Moment, Moment. Du sprachst doch von einem einmaligen Ereignis mit 300 Gästen? Und wer hat da in Chinon Hof gehalten?
Die Adligen von Chinon hatten ihre Unterkünfte selbstverfreilich in der Burg und nirgendwo sonst.

Das mit den Zelten ist aber eine gute Idee, auch wenn es im
Winter recht kalt gewesen sein muss.

So furchtbar warm war´s auch in einer Burg nicht. Felle an Wänden und vor Fenstern hielten die Kälte notdrüftig draussen, es gab - außer der Kemenate - nur einen einzigen beheizbaren Raum und dicke kleidung war angesagt, neben unzähligen Lagen Dekcen und Fellen.
Ein Zelt aus dickem Material ließ sich eher besser beheizen als so eine Burg…

Wie gesagt, es handelt sich um des auslaufende
Spätmittelalter, da waren die Verhältnisse auch wenig
mittelalterlich (was wir immer unter Mittelalter verstehen :smile:
).

Solang wir von einer richtigen Burg sprechen und nicht etwa schon von einem Schloß, dürften sich die „mittelalterlichen“ VErhältnisse nicht so arg verbessert haben.

Die Einwohner von Chinon waren ja auch Bürger, also mitunter
viele Kaufleute, Bauern gab es dann eher außerhalb in den
kleineren Dörfern.

Wenn es sich um das Hochmittelalter handeln würde, wäre
eigentlich auch alles klar, aber die Verhältnisse waren 1429
eben wieder ganz anders. Macht die Recherche doch gleich mal
schwieriger und zeitaufwändiger :smile:

Oh ja!!

VG
Christian

Hey :smile:
Es war ein einmaliges Ereignis, denn es ist der einzige Abend, der wirklich geschildert wurde. Es war aber kein besonderer Festtag, also kann man annehmen, dass es tagtäglich so ausgesehen hat, dass der Palas gut gefüllt war.
Ich würde die Adligen liebend gern auf der Burg unterbringen, aber dafür fehlt leider der Platz.
Der Thronfolger hatte sich dorthin zurückgezogen, weil er dort noch in Sicherheit gewesen ist, und da er sehr träge war, war er nicht scharf, seine Unterkunft häufig zu wechseln.
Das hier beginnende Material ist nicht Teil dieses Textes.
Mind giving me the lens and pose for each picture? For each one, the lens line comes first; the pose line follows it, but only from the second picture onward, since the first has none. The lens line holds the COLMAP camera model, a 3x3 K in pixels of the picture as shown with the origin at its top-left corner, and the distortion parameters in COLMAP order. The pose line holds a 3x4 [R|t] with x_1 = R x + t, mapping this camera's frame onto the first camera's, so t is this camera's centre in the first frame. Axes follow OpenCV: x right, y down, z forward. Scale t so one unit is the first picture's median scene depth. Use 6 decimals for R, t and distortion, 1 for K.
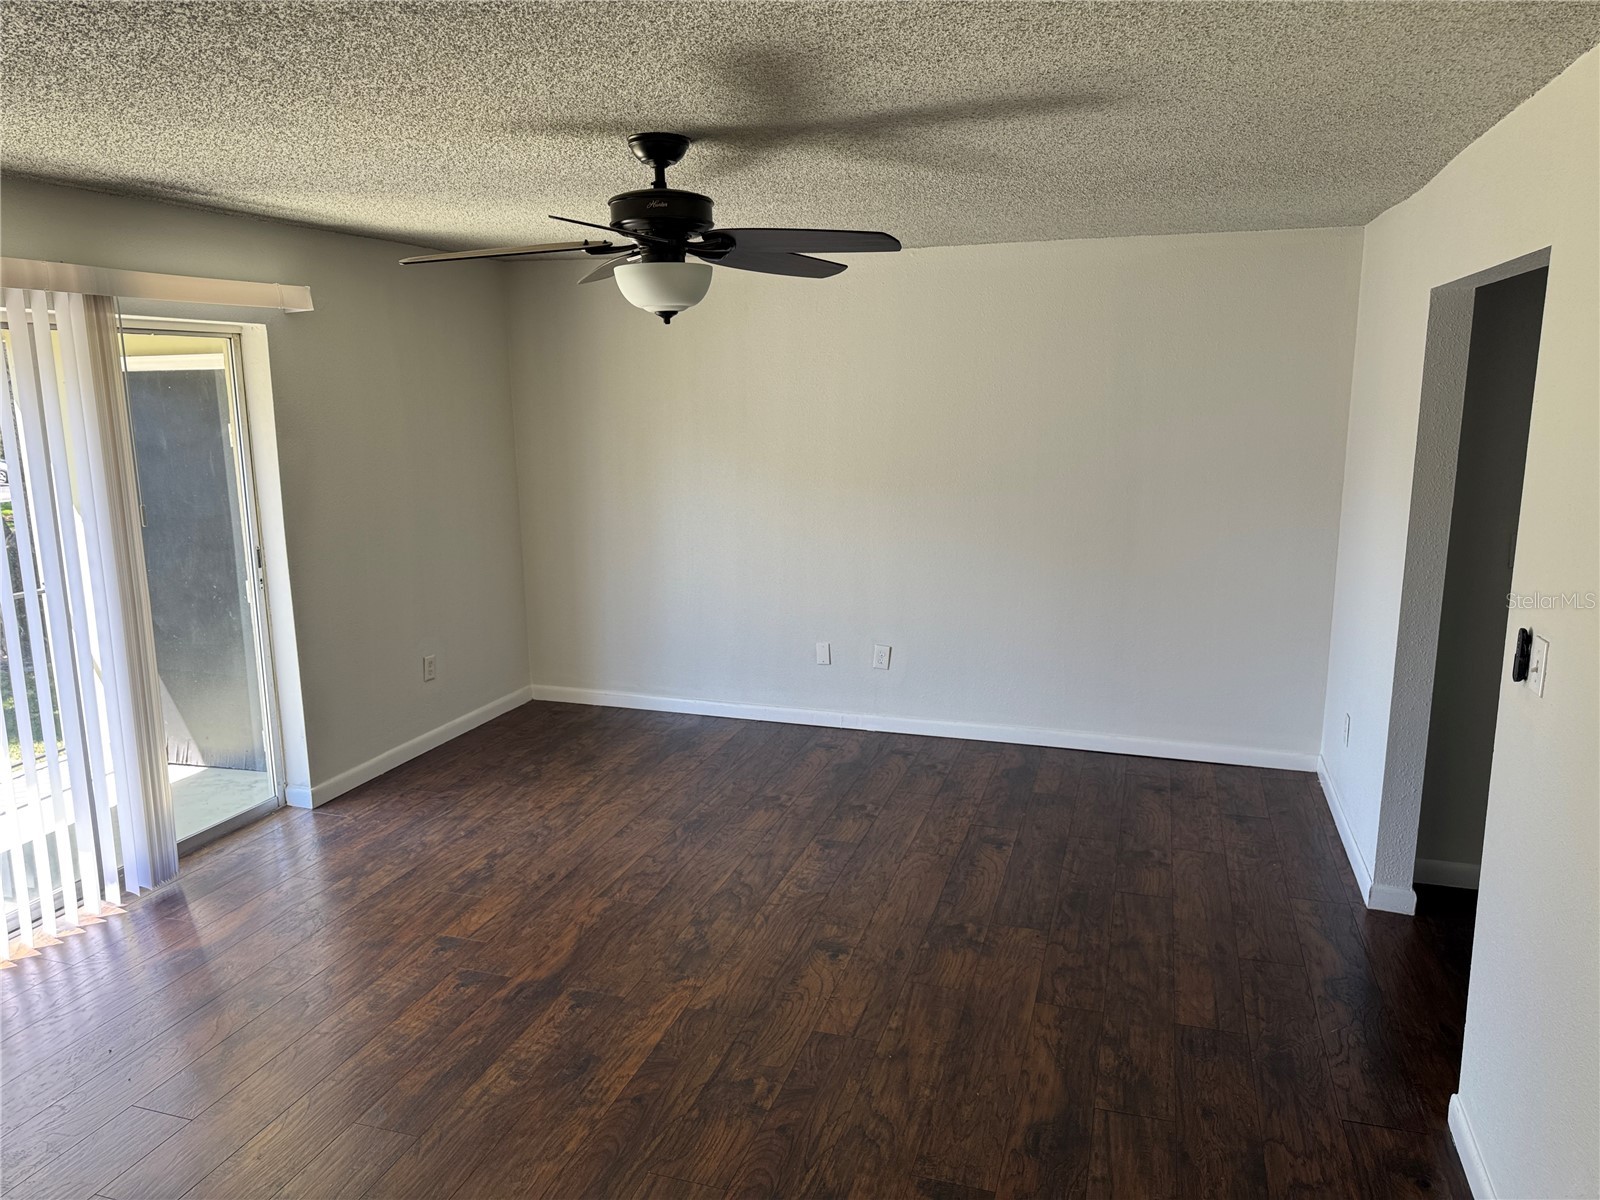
lens RADIAL K [[1118.0, 0, 800.0], [0, 1118.0, 600.0], [0, 0, 1]] dist [0.135681, -0.160370]
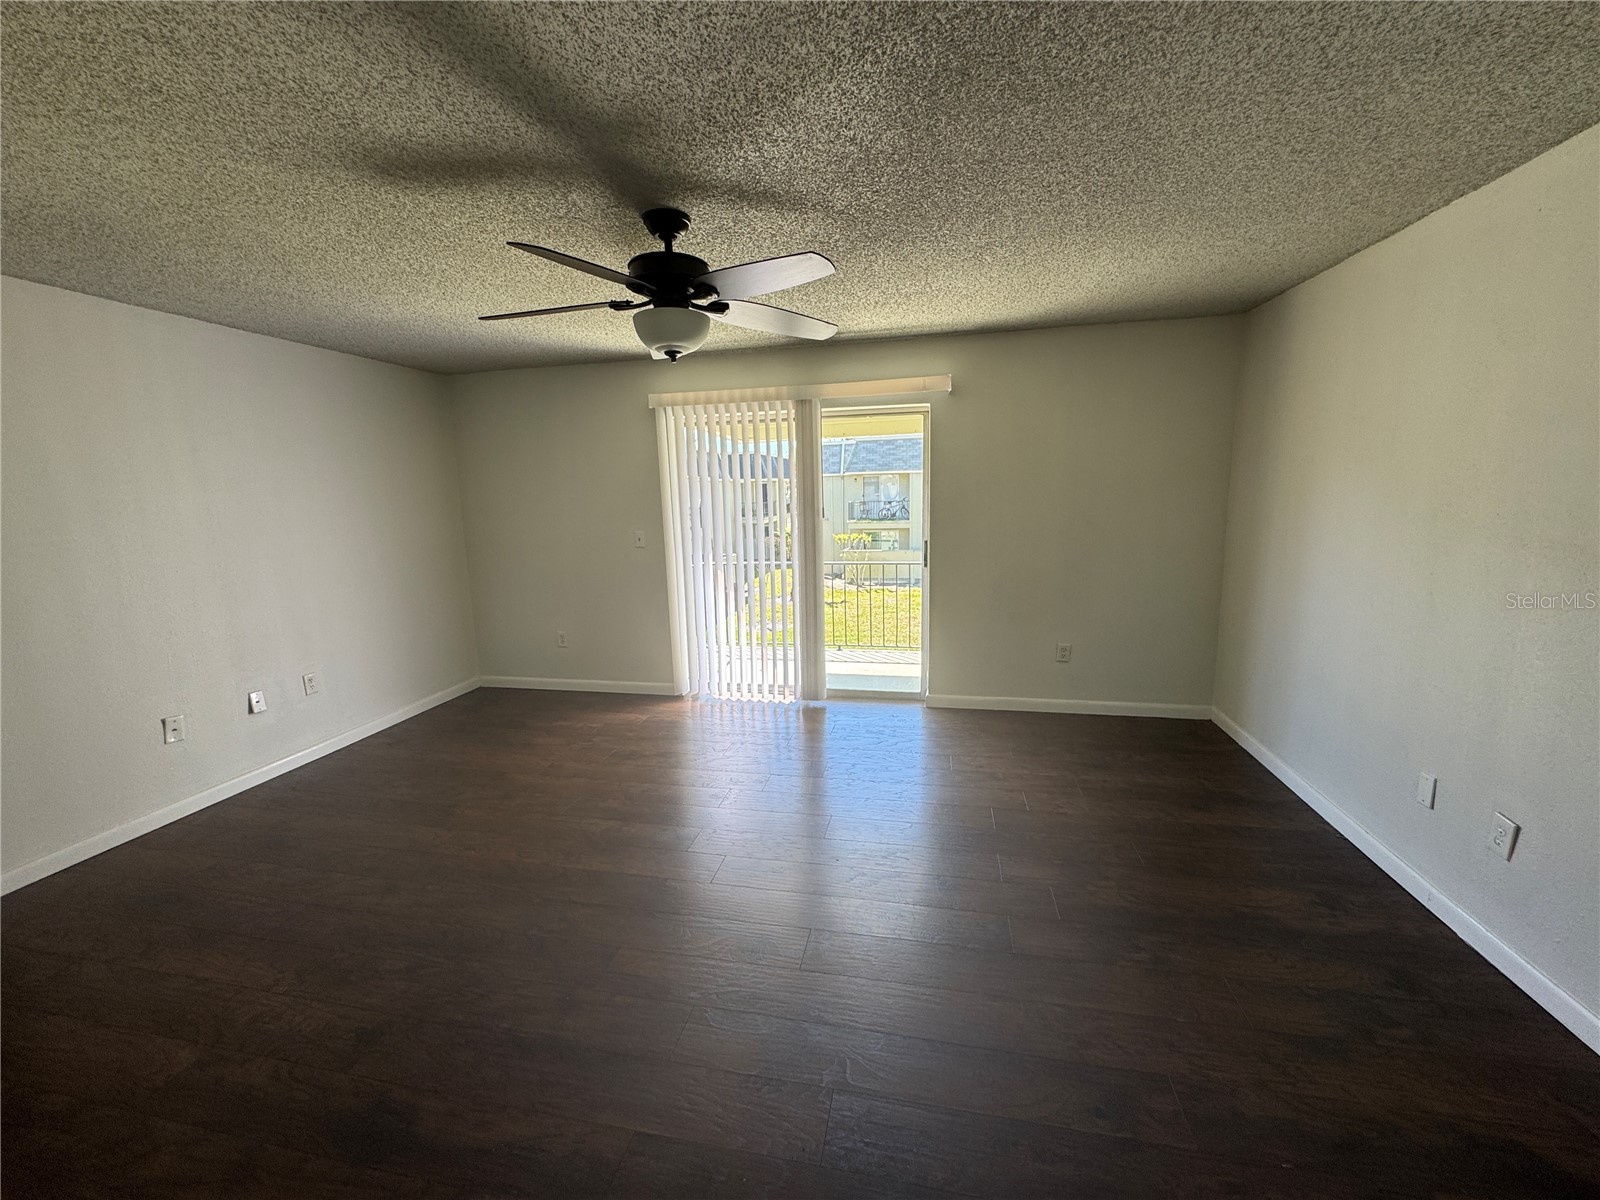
lens RADIAL K [[640.2, 0, 800.0], [0, 640.2, 600.0], [0, 0, 1]] dist [0.000697, -0.000008]
pose [[0.100911, 0.173026, -0.979734, 0.450252], [-0.163341, 0.974280, 0.155239, -0.080850], [0.981395, 0.144365, 0.126578, 0.750197]]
Also, solche Sachen wie Kemenate liegen leider schon ne Weile zurück, zu der Zeit wurden alle königlichen Gemächer bereits beheizt.
Wieso können die Professoren net mal 1000-Seiten-Wälzer über des ausgehende Mittelalter schreiben?
Und da es bald schon Renaissance war, hatten sich die Verhältnisse deutlich verbessert, zwischen dem 14. Jahrhundert und gerade der Zeit um 1430 gibt es himmelschreiende Unterschiede.

Die Burg von Chinon (wird übrigens auch manchmal mit Schloss übersetzt) bestand aber auch aus drei Burgen, vielleicht waren die Adligen dann in den Ruinen der Plantagenet-Burg untergebracht?